= PASSAGE FOR REVIEW =
==========

MC: Thank you, thank you for visiting me, and for having me on your programme. It's gonna be two quite intense years, two and a half. I am very much looking forward for it, and to work with my colleagues. That's the basic thing of being a president of the Eurogroup is to be able to bridge opinions, be very constructive in the debate. I have a very firm opinion on the whole process that Europe has gone through, the importance of the reforms. But also, on the importance for all the institutions to back these reforms, and to provide time and demand as I tend to, and I'd like to portray it, in the future.
This means that that we have to (Centeno cuts sentence here). It's not really a change on being pro or against austerity. It's understanding that the supply response that we got from the reforms now need to be matched, with some demand response and Europe is in a very good position to do it. This is the only way also to make possible that our citizens, the European citizens, understand the big effort that not only each nation by itself made during the last decade on reforms, but also the euro area and the European Union as a whole. We reformed the Eurozone, we have a much more resilient monetary union these days. This is very important. So now it's time to reach health for our citizens and to allow them also to reap the benefits of what we did.
SA: You said recently that certain European policies are not taking into account the specific economic conditions of certain Member States. What needs to change in this regard?
MC: We need to end the fragmentation of the financial sector in Europe these days. It was one of the fastest achievements in the early stages of the Euro. But then, with the crisis - with the financial crisis, things were completely, not completely, but very much put into question, and we now have a clear financial fragmentation. That is very much detrimental for the impact also of monetary policy. If we don't have the mechanisms, the transmission mechanisms of monetary policy that works through the financial sector, we kind of, cannot take all benefits from the monetary policies of the ECB.

==========

= INFORMATION GIVEN =
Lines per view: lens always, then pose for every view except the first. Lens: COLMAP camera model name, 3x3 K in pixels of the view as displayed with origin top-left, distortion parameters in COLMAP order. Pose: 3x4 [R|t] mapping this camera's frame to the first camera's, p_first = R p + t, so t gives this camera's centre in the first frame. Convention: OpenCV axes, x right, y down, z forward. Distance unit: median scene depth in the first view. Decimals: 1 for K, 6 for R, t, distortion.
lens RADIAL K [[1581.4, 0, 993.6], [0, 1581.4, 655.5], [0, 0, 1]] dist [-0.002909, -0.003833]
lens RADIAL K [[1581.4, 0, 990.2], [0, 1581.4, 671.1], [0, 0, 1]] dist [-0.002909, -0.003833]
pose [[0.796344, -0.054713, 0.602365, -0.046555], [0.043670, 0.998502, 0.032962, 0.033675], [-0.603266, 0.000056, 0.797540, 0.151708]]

==========

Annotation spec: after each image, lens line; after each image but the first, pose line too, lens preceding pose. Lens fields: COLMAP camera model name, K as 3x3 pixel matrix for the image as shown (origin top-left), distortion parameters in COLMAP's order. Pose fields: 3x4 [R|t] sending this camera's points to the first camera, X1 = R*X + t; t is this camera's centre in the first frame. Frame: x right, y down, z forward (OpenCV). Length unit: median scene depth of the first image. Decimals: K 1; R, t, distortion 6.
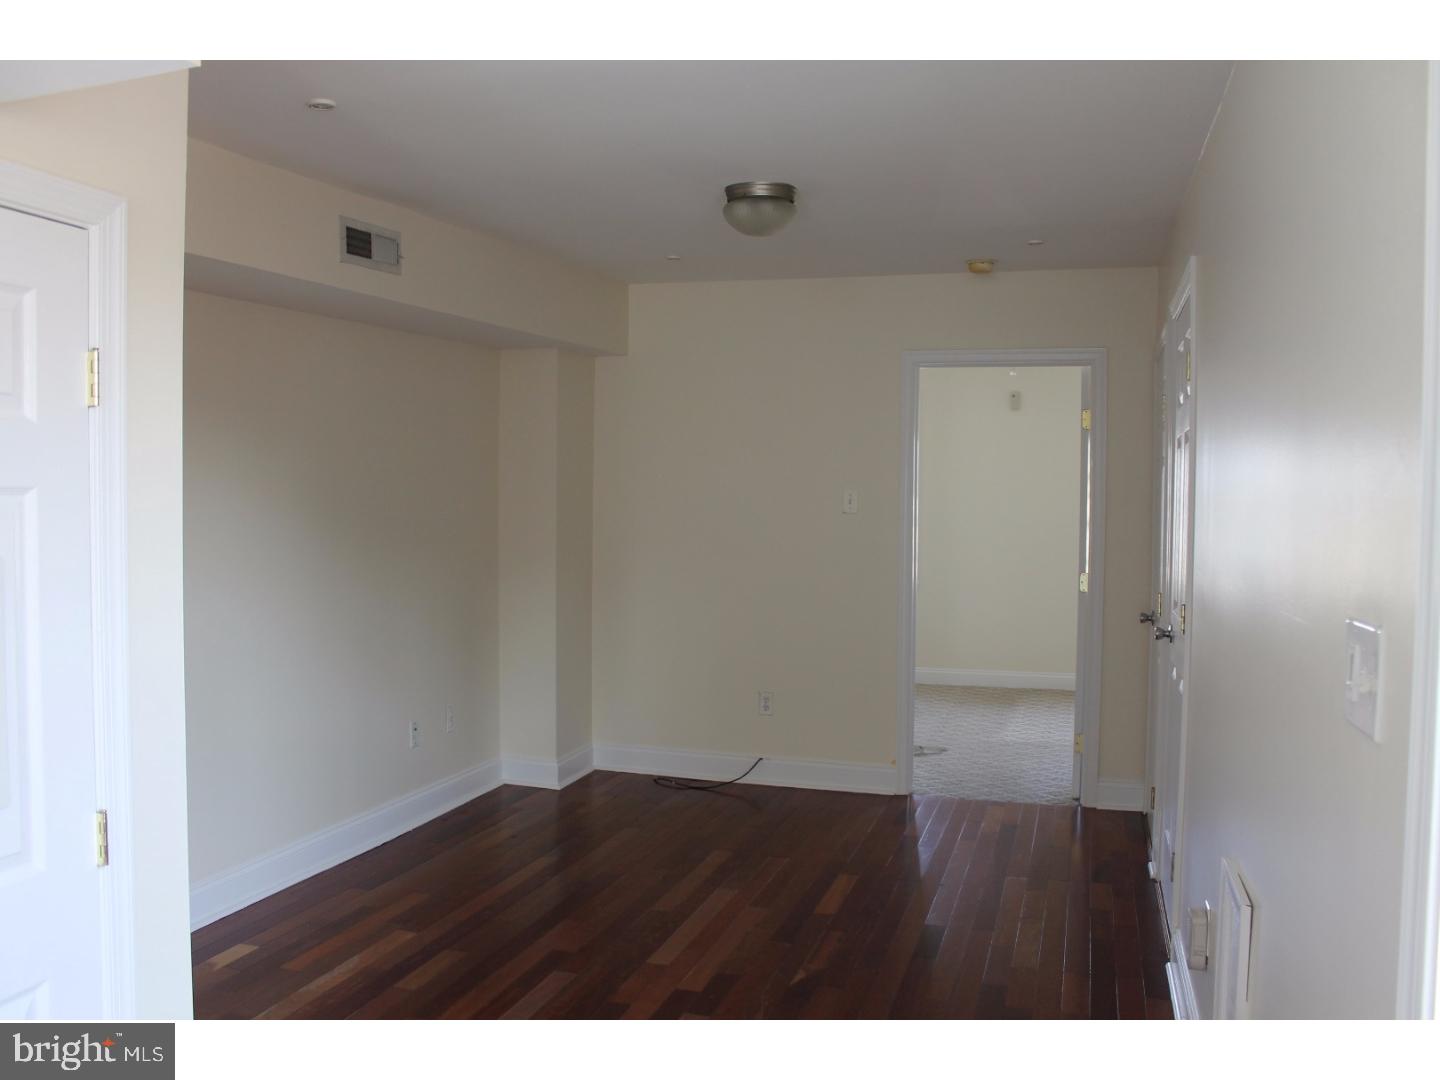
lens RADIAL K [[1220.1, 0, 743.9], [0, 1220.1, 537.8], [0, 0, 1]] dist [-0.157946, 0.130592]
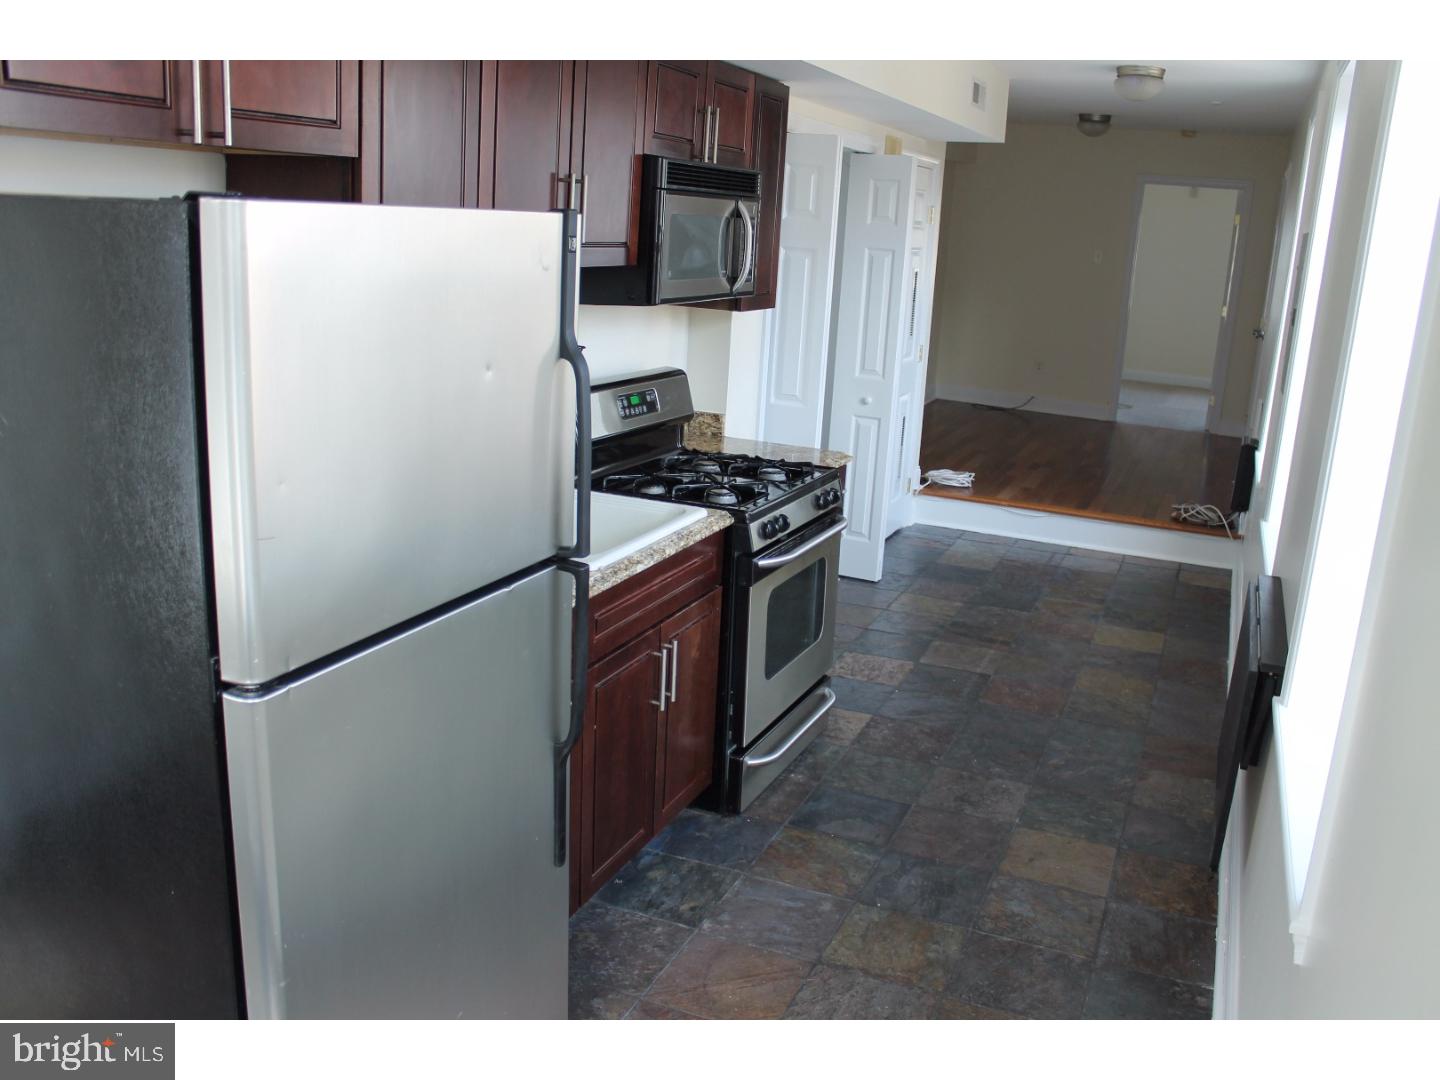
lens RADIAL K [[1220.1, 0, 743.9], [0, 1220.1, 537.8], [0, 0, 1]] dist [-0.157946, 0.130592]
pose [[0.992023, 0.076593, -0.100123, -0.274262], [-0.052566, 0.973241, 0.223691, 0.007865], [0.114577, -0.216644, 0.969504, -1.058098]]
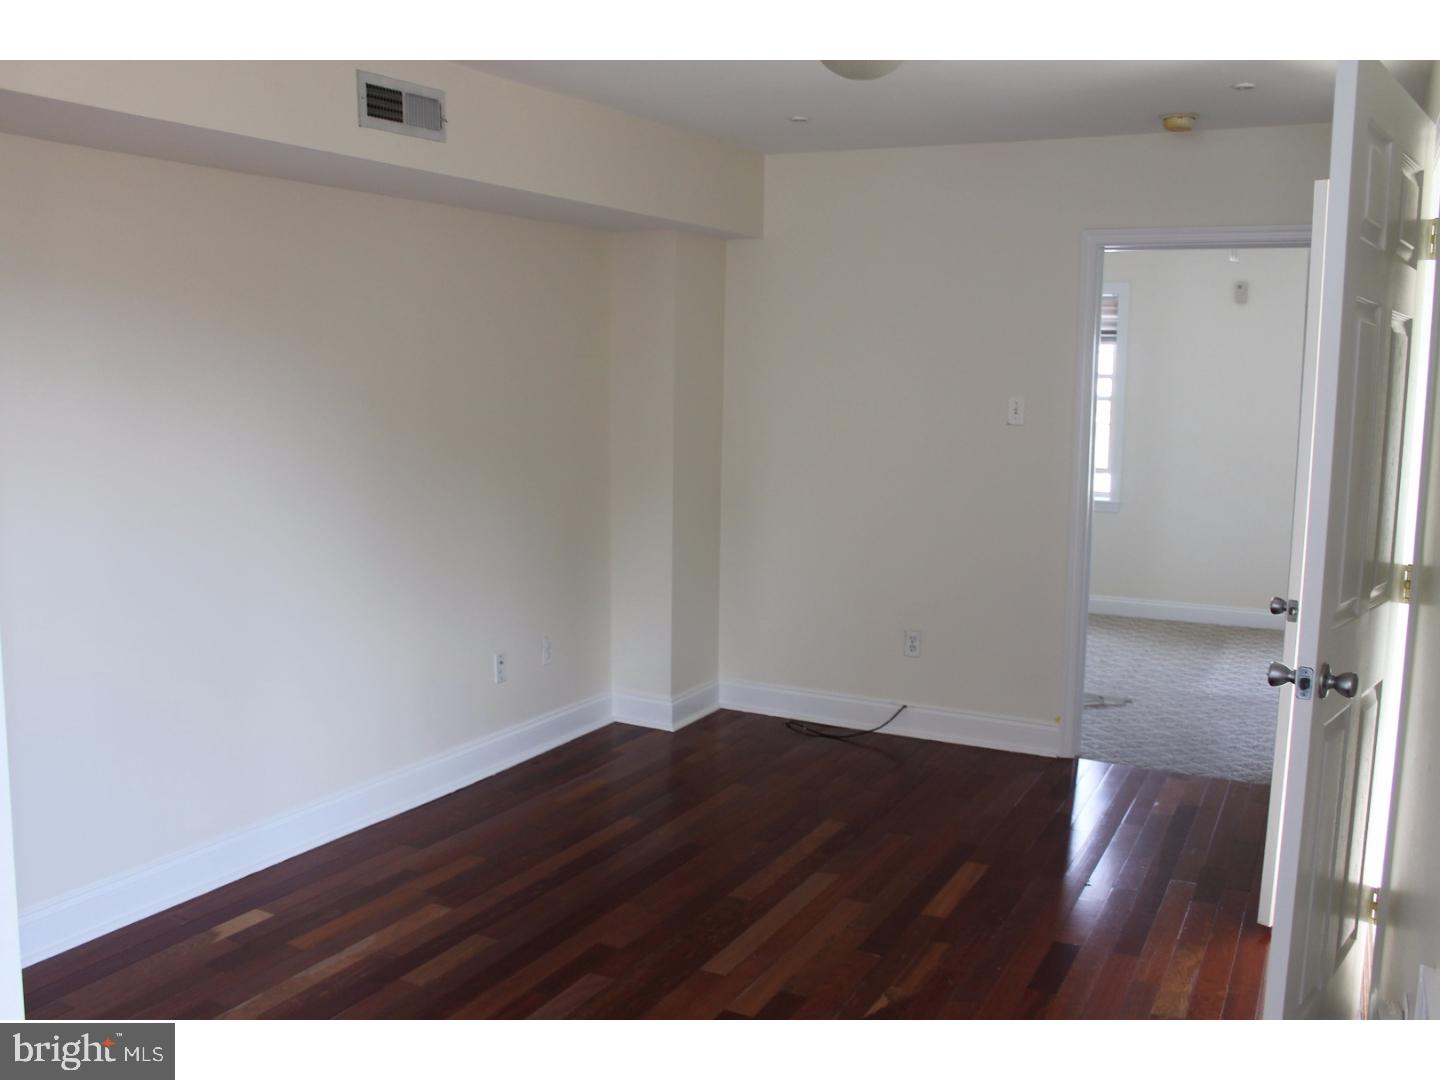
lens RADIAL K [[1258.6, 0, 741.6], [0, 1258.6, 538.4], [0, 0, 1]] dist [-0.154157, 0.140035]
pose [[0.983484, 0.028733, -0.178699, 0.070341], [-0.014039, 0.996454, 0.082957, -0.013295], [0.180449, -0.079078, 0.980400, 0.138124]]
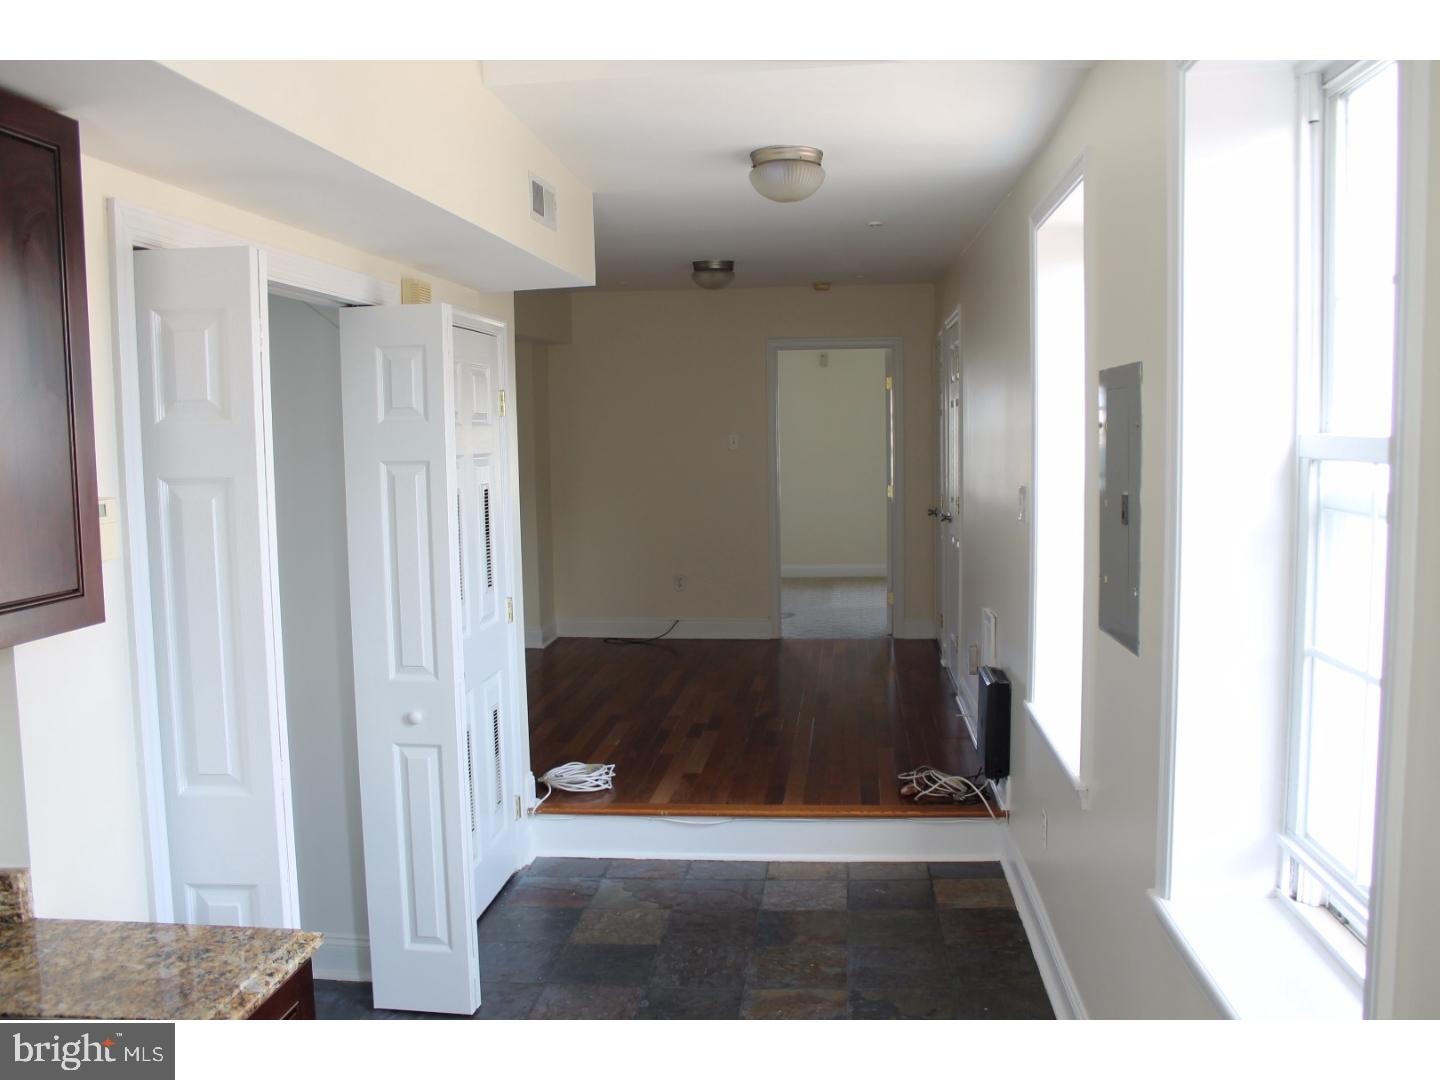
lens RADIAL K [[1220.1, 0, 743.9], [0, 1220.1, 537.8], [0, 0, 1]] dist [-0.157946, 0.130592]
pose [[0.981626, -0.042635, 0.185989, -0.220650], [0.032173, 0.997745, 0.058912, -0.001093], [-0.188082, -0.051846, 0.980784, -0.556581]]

==========

= COMPLETE THE FOLLOWING =
1. In the Eurogroup interview, why does MC say Europe needs to end the fragmentation of its financial sector? Answer in one to three sentences.
2. According to the Eurogroup interview, what does MC call the basic thing of being president of the Eurogroup?

= ANSWERS TO THE PROBLEMS =
1. MC says financial fragmentation hurts the impact of monetary policy, because that policy is transmitted through the financial sector. Without transmission mechanisms that work through that sector, Europe cannot take all the benefits from the ECB's monetary policies.

2. Being able to bridge opinions and be very constructive in the debate.